##### EXTRACTED RECORDS #####

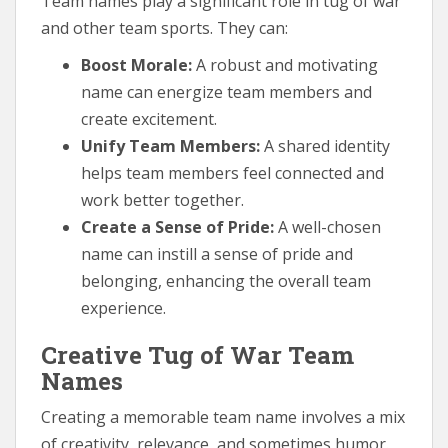
Team names play a significant role in tug of war
and other team sports. They can:
Boost Morale:
A robust and motivating
name can energize team members and
create excitement.
Unify Team Members:
A shared identity
helps team members feel connected and
work better together.
Create a Sense of Pride:
A well-chosen
name can instill a sense of pride and
belonging, enhancing the overall team
experience.
Creative Tug of War Team
Names
Creating a memorable team name involves a mix
of creativity, relevance, and sometimes humor.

#####

When you reach the line containing "name can instill a sense of pride and" in the data above, retype it and each line after it through the final one, exactly as written.

name can instill a sense of pride and
belonging, enhancing the overall team
experience.
Creative Tug of War Team
Names
Creating a memorable team name involves a mix
of creativity, relevance, and sometimes humor.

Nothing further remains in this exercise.